3 | national | [74, 50, 146, 198, 205, 32, 80, 170, 19, 209, ... |

4 | news | [706, 668, 214, 85, 550, 34, 195, 166, 108, 10... |

5 | prabhas-news | [295, 122, 167, 987, 340, 426, 181, 318, 1602,... |

6 | province | [61, 134, 46, 162, 205, 188, 148, 45, 187, 61,... |

7 | sports | [353, 520, 177, 184, 81, 570, 97, 182, 142, 23... |

8 | technology | [334, 143, 213, 78, 115, 203, 171, 122, 126, 8... |

9 | world | [81, 84, 40, 120, 158, 214, 508, 489, 332, 172... |

The data shown above shows the number of words in each category. The first number is 579 in the entertainment field, 131 in the international field, and 188 in the international field; it means that if the word *management* appears 579 times in business, the same word appears 131 times in entertainment, and similarly 188 times in the international field.

To test variance across our category we used *levene* test because we have more than three comparable groups. Here null and alternative hypothesis would be,

Ho: Varience across category is homogenious

H1: Varience across category is not homogenious

`from scipy.stats import levene`

`data = wndf.word_lists.tolist()`

`stat, p = levene(*data)`

`print(p)`

`2.047384476196827e-85`

**How to make decision is the variance is homogenous or not?**

For this, we should look at p vale.
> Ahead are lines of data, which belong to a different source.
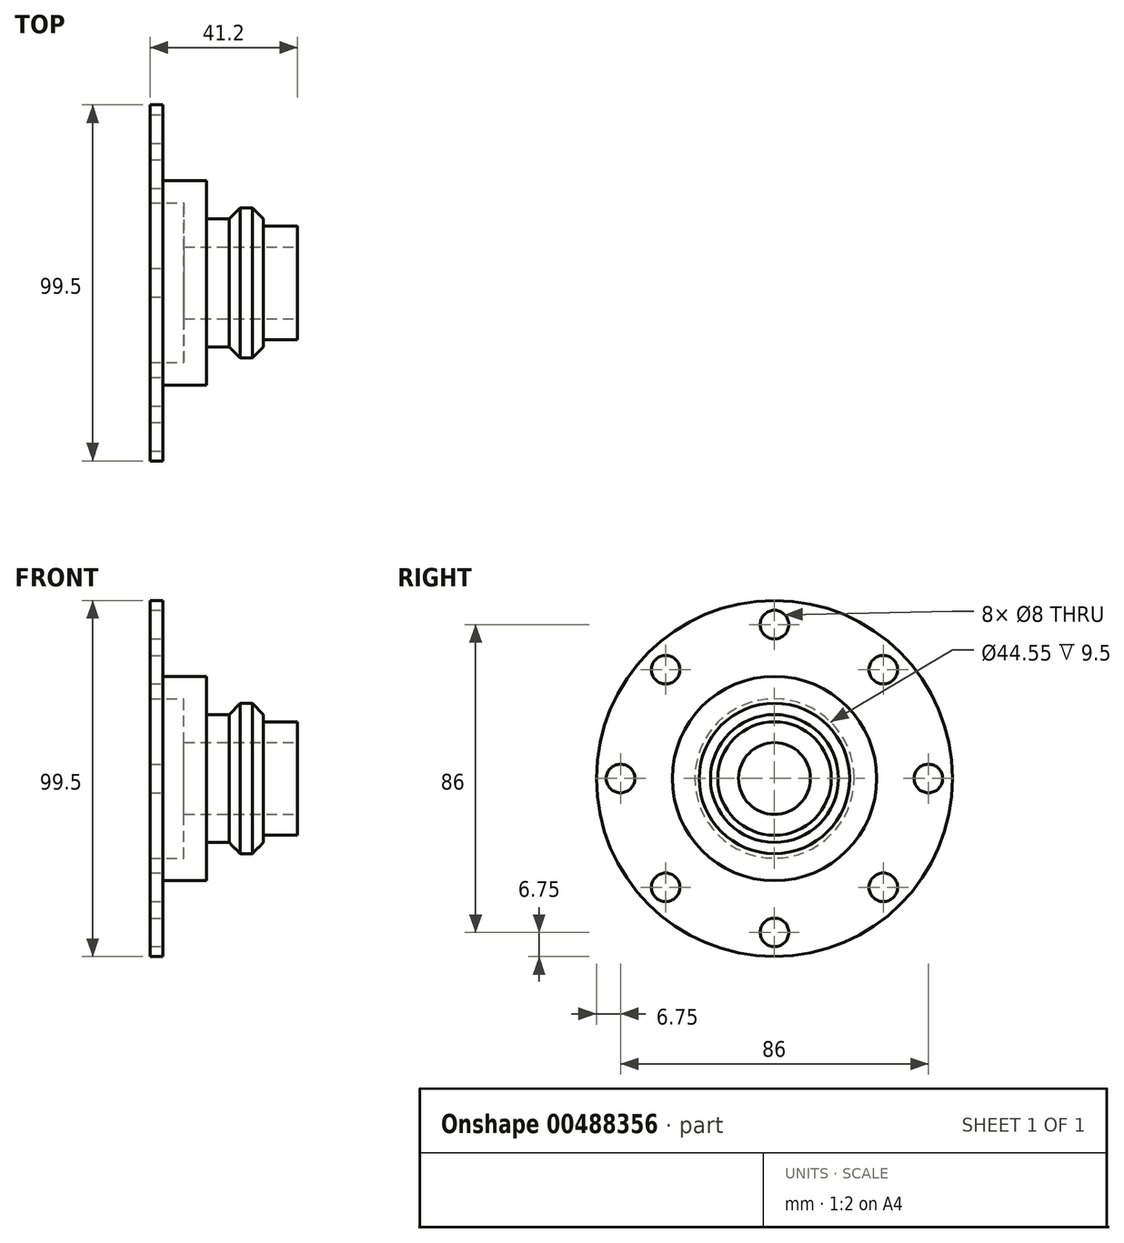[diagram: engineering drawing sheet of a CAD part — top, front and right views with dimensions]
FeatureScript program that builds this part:
annotation { "Feature Type Name" : "Feature", "Feature Type Description" : "" }
export const myFeature = defineFeature(function(context is Context, id is Id, definition is map)
    precondition{}
    {
        {
            var Q0;
            Q0=qCreatedBy(makeId("Front.planeOp"),FACE);
            var sketch = newSketch(context, id + "F0", { "sketchPlane" : qUnion([Q0])});
            skLineSegment(sketch, "E0", {"start": v(0, 0) * mm, "end": v(-41.2, 0) * mm, "construction": true});
            skLineSegment(sketch, "E1", {"start": v(-41.2, 0) * mm, "end": v(-41.2, 49.75) * mm, "construction": true});
            skLineSegment(sketch, "E2", {"start": v(0, 0) * mm, "end": v(0, 10.03) * mm, "construction": true});
            skLineSegment(sketch, "E3", {"start": v(0, 10.03) * mm, "end": v(0, 15.85) * mm});
            skLineSegment(sketch, "E4", {"start": v(0, 15.85) * mm, "end": v(-9.5, 15.85) * mm});
            skLineSegment(sketch, "E5", {"start": v(-9.5, 15.85) * mm, "end": v(-9.5, 17.88) * mm});
            skLineSegment(sketch, "E6", {"start": v(-9.5, 17.88) * mm, "end": v(-12.62, 21) * mm});
            skLineSegment(sketch, "E7", {"start": v(-12.62, 21) * mm, "end": v(-15.98, 21) * mm});
            skLineSegment(sketch, "E8", {"start": v(-15.98, 21) * mm, "end": v(-19.1, 17.88) * mm});
            skLineSegment(sketch, "E9", {"start": v(-19.1, 17.88) * mm, "end": v(-25.45, 17.88) * mm});
            skLineSegment(sketch, "E10", {"start": v(-25.45, 17.88) * mm, "end": v(-25.45, 28.55) * mm});
            skLineSegment(sketch, "E11", {"start": v(-25.45, 28.55) * mm, "end": v(-37.65, 28.55) * mm});
            skLineSegment(sketch, "E12", {"start": v(-37.65, 28.55) * mm, "end": v(-37.65, 49.75) * mm});
            skLineSegment(sketch, "E13", {"start": v(-37.65, 49.75) * mm, "end": v(-41.2, 49.75) * mm});
            skLineSegment(sketch, "E14", {"start": v(-41.2, 49.75) * mm, "end": v(-41.2, 22.27) * mm});
            skLineSegment(sketch, "E15", {"start": v(-41.2, 22.27) * mm, "end": v(-31.7, 22.27) * mm});
            skLineSegment(sketch, "E16", {"start": v(-31.7, 22.27) * mm, "end": v(-31.7, 10.03) * mm});
            skLineSegment(sketch, "E17", {"start": v(-31.7, 10.03) * mm, "end": v(0, 10.03) * mm});
            skSolve(sketch);
        }
        {
            var Q0;
            Q0 = qSketchRegion(id + "F0", true);
            var Q1;
            Q1=sQuery(id+"F0.wireOp",EDGE,"E0");
            revolve(context, id + "F1", {"entities" : qUnion([Q0]), "axis" : qUnion([Q1]), "revolveType" : RevolveType.FULL});
        }
        {
            var Q0;
            Q0=makeQuery(id+"F1.opRevolve","SWEPT_FACE",FACE,{"disambiguationData":[OSD([sQuery(id+"F0.wireOp",EDGE,"E12")])]});
            var sketch = newSketch(context, id + "F2", { "sketchPlane" : qUnion([Q0])});
            skCircle(sketch, "E18", {"center": v(0, 0) * mm, "radius": 43 * mm, "construction": true});
            skCircle(sketch, "E19", {"center": v(0, 43) * mm, "radius": 4 * mm});
            skCircle(sketch, "E20.1.0", {"center": v(30.4, 30.4) * mm, "radius": 4 * mm});
            skCircle(sketch, "E20.2.0", {"center": v(43, 0) * mm, "radius": 4 * mm});
            skCircle(sketch, "E20.3.0", {"center": v(30.4, -30.4) * mm, "radius": 4 * mm});
            skCircle(sketch, "E20.4.0", {"center": v(0, -43) * mm, "radius": 4 * mm});
            skCircle(sketch, "E20.5.0", {"center": v(-30.4, -30.4) * mm, "radius": 4 * mm});
            skCircle(sketch, "E20.6.0", {"center": v(-43, 0) * mm, "radius": 4 * mm});
            skCircle(sketch, "E20.7.0", {"center": v(-30.4, 30.4) * mm, "radius": 4 * mm});
            skLineSegment(sketch, "E20.anchor1", {"start": v(0, 0) * mm, "end": v(0, 43) * mm, "construction": true});
            skLineSegment(sketch, "E20.anchor2", {"start": v(0, 0) * mm, "end": v(-30.4, 30.4) * mm, "construction": true});
            skLineSegment(sketch, "E21", {"start": v(0, 0) * mm, "end": v(-43, 0) * mm, "construction": true});
            skLineSegment(sketch, "E22", {"start": v(0, 0) * mm, "end": v(-30.4, -30.4) * mm, "construction": true});
            skSolve(sketch);
        }
        {
            var Q0;
            Q0 = qSketchRegion(id + "F2", true);
            extrude(context, id + "F3", {"entities" : qUnion([Q0]), "operationType" : NewBodyOperationType.REMOVE, "endBound" : BoundingType.THROUGH_ALL, "oppositeDirection" : true, "depth" : 25 * mm});
        }
    });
If p values are higher than 0.05, the null hypothesis is not disproved. The null hypothesis is supported by the data if p-value is less than 0.05.

In this case, the p value is less than 0.05, indicating that our null hypothesis is rejected, indicating that variation across categories is not uniformly distributed.

## Is there any presence of outliers?

This is the another test we need to do, and we check if there are outliers in each data category.

`g = ndf.groupby('Category')`

`fig, axes = plt.subplots(g.ngroups, sharex=True, figsize=(5, 20))`

`for i, (country, d) in enumerate(g):`

`ax = d.plot.box(x='content_words', ax=axes[i], title=country)`

`fig.tight_layout()`

## Kruskal Wallis

Now comes the final part, as we knew that our data can be used for Kruskal Wallis test. Now we pass the word counts data in Kruskal method of SciPy's stats.

`stats.kruskal(*wndf.word_lists.tolist())`

`KruskalResult(statistic=432.3802961754277, pvalue=1.6716612649337708e-87)`

Looking over the returned p-value above, we can conclude that the number of word counts in each category is not identical distributed.